TASK STATEMENT »
Should the word "corners" occur in a line of the records, copy that line.
##### RECORDED DATA #####
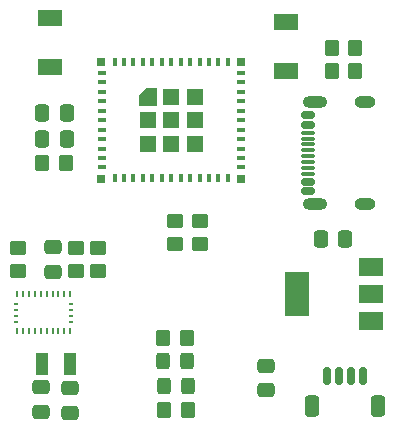
<source format=gtp>
G04 #@! TF.GenerationSoftware,KiCad,Pcbnew,7.0.10*
G04 #@! TF.CreationDate,2024-02-28T00:56:54-06:00*
G04 #@! TF.ProjectId,sensingBoard,73656e73-696e-4674-926f-6172642e6b69,rev?*
G04 #@! TF.SameCoordinates,Original*
G04 #@! TF.FileFunction,Paste,Top*
G04 #@! TF.FilePolarity,Positive*
%FSLAX46Y46*%
G04 Gerber Fmt 4.6, Leading zero omitted, Abs format (unit mm)*
G04 Created by KiCad (PCBNEW 7.0.10) date 2024-02-28 00:56:54*
%MOMM*%
%LPD*%
G01*
G04 APERTURE LIST*
G04 Aperture macros list*
%AMRoundRect*
0 Rectangle with rounded corners*
0 $1 Rounding radius*
0 $2 $3 $4 $5 $6 $7 $8 $9 X,Y pos of 4 corners*
0 Add a 4 corners polygon primitive as box body*
4,1,4,$2,$3,$4,$5,$6,$7,$8,$9,$2,$3,0*
0 Add four circle primitives for the rounded corners*
1,1,$1+$1,$2,$3*
1,1,$1+$1,$4,$5*
1,1,$1+$1,$6,$7*
1,1,$1+$1,$8,$9*
0 Add four rect primitives between the rounded corners*
20,1,$1+$1,$2,$3,$4,$5,0*
20,1,$1+$1,$4,$5,$6,$7,0*
20,1,$1+$1,$6,$7,$8,$9,0*
20,1,$1+$1,$8,$9,$2,$3,0*%
%AMFreePoly0*
4,1,6,0.725000,-0.725000,-0.725000,-0.725000,-0.725000,0.125000,-0.125000,0.725000,0.725000,0.725000,0.725000,-0.725000,0.725000,-0.725000,$1*%
G04 Aperture macros list end*
%ADD10RoundRect,0.250000X0.475000X-0.337500X0.475000X0.337500X-0.475000X0.337500X-0.475000X-0.337500X0*%
%ADD11R,0.250000X0.475000*%
%ADD12R,0.375000X0.250000*%
%ADD13RoundRect,0.250000X-0.350000X-0.450000X0.350000X-0.450000X0.350000X0.450000X-0.350000X0.450000X0*%
%ADD14R,2.000000X1.350000*%
%ADD15RoundRect,0.250000X0.450000X-0.350000X0.450000X0.350000X-0.450000X0.350000X-0.450000X-0.350000X0*%
%ADD16RoundRect,0.250000X-0.325000X-0.450000X0.325000X-0.450000X0.325000X0.450000X-0.325000X0.450000X0*%
%ADD17RoundRect,0.150000X0.150000X0.625000X-0.150000X0.625000X-0.150000X-0.625000X0.150000X-0.625000X0*%
%ADD18RoundRect,0.250000X0.350000X0.650000X-0.350000X0.650000X-0.350000X-0.650000X0.350000X-0.650000X0*%
%ADD19R,2.000000X1.500000*%
%ADD20R,2.000000X3.800000*%
%ADD21R,0.800000X0.400000*%
%ADD22R,0.400000X0.800000*%
%ADD23FreePoly0,0.000000*%
%ADD24R,1.450000X1.450000*%
%ADD25R,0.700000X0.700000*%
%ADD26RoundRect,0.250000X-0.475000X0.337500X-0.475000X-0.337500X0.475000X-0.337500X0.475000X0.337500X0*%
%ADD27RoundRect,0.250000X0.350000X0.450000X-0.350000X0.450000X-0.350000X-0.450000X0.350000X-0.450000X0*%
%ADD28R,1.100000X1.900000*%
%ADD29RoundRect,0.250000X0.337500X0.475000X-0.337500X0.475000X-0.337500X-0.475000X0.337500X-0.475000X0*%
%ADD30RoundRect,0.150000X0.425000X-0.150000X0.425000X0.150000X-0.425000X0.150000X-0.425000X-0.150000X0*%
%ADD31RoundRect,0.075000X0.500000X-0.075000X0.500000X0.075000X-0.500000X0.075000X-0.500000X-0.075000X0*%
%ADD32O,2.100000X1.000000*%
%ADD33O,1.800000X1.000000*%
%ADD34RoundRect,0.250000X-0.450000X0.350000X-0.450000X-0.350000X0.450000X-0.350000X0.450000X0.350000X0*%
G04 APERTURE END LIST*
D10*
X58000000Y-85775000D03*
X58000000Y-83700000D03*
D11*
X60450000Y-78962500D03*
D12*
X60512500Y-78150000D03*
X60512500Y-77650000D03*
X60512500Y-77150000D03*
X60512500Y-76650000D03*
D11*
X60450000Y-75837500D03*
X59950000Y-75837500D03*
X59450000Y-75837500D03*
X58950000Y-75837500D03*
X58450000Y-75837500D03*
X57950000Y-75837500D03*
X57450000Y-75837500D03*
X56950000Y-75837500D03*
X56450000Y-75837500D03*
X55950000Y-75837500D03*
D12*
X55887500Y-76650000D03*
X55887500Y-77150000D03*
X55887500Y-77650000D03*
X55887500Y-78150000D03*
D11*
X55950000Y-78962500D03*
X56450000Y-78962500D03*
X56950000Y-78962500D03*
X57450000Y-78962500D03*
X57950000Y-78962500D03*
X58450000Y-78962500D03*
X58950000Y-78962500D03*
X59450000Y-78962500D03*
X59950000Y-78962500D03*
D13*
X68300000Y-79500000D03*
X70300000Y-79500000D03*
D14*
X58700000Y-52450000D03*
X58700000Y-56600000D03*
D15*
X71400000Y-71600000D03*
X71400000Y-69600000D03*
D16*
X68325000Y-81500000D03*
X70375000Y-81500000D03*
D17*
X85200000Y-82800000D03*
X84200000Y-82800000D03*
X83200000Y-82800000D03*
X82200000Y-82800000D03*
D18*
X86500000Y-85325000D03*
X80900000Y-85325000D03*
D10*
X60400000Y-85875000D03*
X60400000Y-83800000D03*
D16*
X68350000Y-83600000D03*
X70400000Y-83600000D03*
D13*
X68400000Y-85600000D03*
X70400000Y-85600000D03*
D19*
X85950000Y-78100000D03*
X85950000Y-75800000D03*
D20*
X79650000Y-75800000D03*
D19*
X85950000Y-73500000D03*
D21*
X63100000Y-57100000D03*
X63100000Y-57900000D03*
X63100000Y-58700000D03*
X63100000Y-59500000D03*
X63100000Y-60300000D03*
X63100000Y-61100000D03*
X63100000Y-61900000D03*
X63100000Y-62700000D03*
X63100000Y-63500000D03*
X63100000Y-64300000D03*
X63100000Y-65100000D03*
D22*
X64200000Y-66000000D03*
X65000000Y-66000000D03*
X65800000Y-66000000D03*
X66600000Y-66000000D03*
X67400000Y-66000000D03*
X68200000Y-66000000D03*
X69000000Y-66000000D03*
X69800000Y-66000000D03*
X70600000Y-66000000D03*
X71400000Y-66000000D03*
X72200000Y-66000000D03*
X73000000Y-66000000D03*
X73800000Y-66000000D03*
D21*
X74900000Y-65100000D03*
X74900000Y-64300000D03*
X74900000Y-63500000D03*
X74900000Y-62700000D03*
X74900000Y-61900000D03*
X74900000Y-61100000D03*
X74900000Y-60300000D03*
X74900000Y-59500000D03*
X74900000Y-58700000D03*
X74900000Y-57900000D03*
X74900000Y-57100000D03*
D22*
X73800000Y-56200000D03*
X73000000Y-56200000D03*
X72200000Y-56200000D03*
X71400000Y-56200000D03*
X70600000Y-56200000D03*
X69800000Y-56200000D03*
X69000000Y-56200000D03*
X68200000Y-56200000D03*
X67400000Y-56200000D03*
X66600000Y-56200000D03*
X65800000Y-56200000D03*
X65000000Y-56200000D03*
X64200000Y-56200000D03*
D23*
X67025000Y-59125000D03*
D24*
X67025000Y-61100000D03*
X67025000Y-63075000D03*
X69000000Y-59125000D03*
X69000000Y-61100000D03*
X69000000Y-63075000D03*
X70975000Y-59125000D03*
X70975000Y-61100000D03*
X70975000Y-63075000D03*
D25*
X74950000Y-56150000D03*
X74950000Y-66050000D03*
X63050000Y-66050000D03*
X63050000Y-56150000D03*
D26*
X58955750Y-71862500D03*
X58955750Y-73937500D03*
D27*
X84600000Y-55000000D03*
X82600000Y-55000000D03*
D28*
X58055750Y-81700000D03*
X60455750Y-81700000D03*
D29*
X60137500Y-62700000D03*
X58062500Y-62700000D03*
D10*
X77000000Y-83975000D03*
X77000000Y-81900000D03*
D14*
X78700000Y-56950000D03*
X78700000Y-52800000D03*
D29*
X60175000Y-60500000D03*
X58100000Y-60500000D03*
D27*
X84600000Y-56900000D03*
X82600000Y-56900000D03*
D13*
X58100000Y-64700000D03*
X60100000Y-64700000D03*
D15*
X56000000Y-73900000D03*
X56000000Y-71900000D03*
D30*
X80620000Y-67100000D03*
X80620000Y-66300000D03*
D31*
X80620000Y-65150000D03*
X80620000Y-64150000D03*
X80620000Y-63650000D03*
X80620000Y-62650000D03*
D30*
X80620000Y-61500000D03*
X80620000Y-60700000D03*
X80620000Y-60700000D03*
X80620000Y-61500000D03*
D31*
X80620000Y-62150000D03*
X80620000Y-63150000D03*
X80620000Y-64650000D03*
X80620000Y-65650000D03*
D30*
X80620000Y-66300000D03*
X80620000Y-67100000D03*
D32*
X81195000Y-68220000D03*
D33*
X85375000Y-68220000D03*
D32*
X81195000Y-59580000D03*
D33*
X85375000Y-59580000D03*
D15*
X60900000Y-73900000D03*
X60900000Y-71900000D03*
X62800000Y-73900000D03*
X62800000Y-71900000D03*
D29*
X83737500Y-71200000D03*
X81662500Y-71200000D03*
D34*
X69300000Y-69600000D03*
X69300000Y-71600000D03*
M02*

</source>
#####
ANSWER »
0 Rectangle with rounded corners*
0 $2 $3 $4 $5 $6 $7 $8 $9 X,Y pos of 4 corners*
0 Add a 4 corners polygon primitive as box body*
0 Add four circle primitives for the rounded corners*
0 Add four rect primitives between the rounded corners*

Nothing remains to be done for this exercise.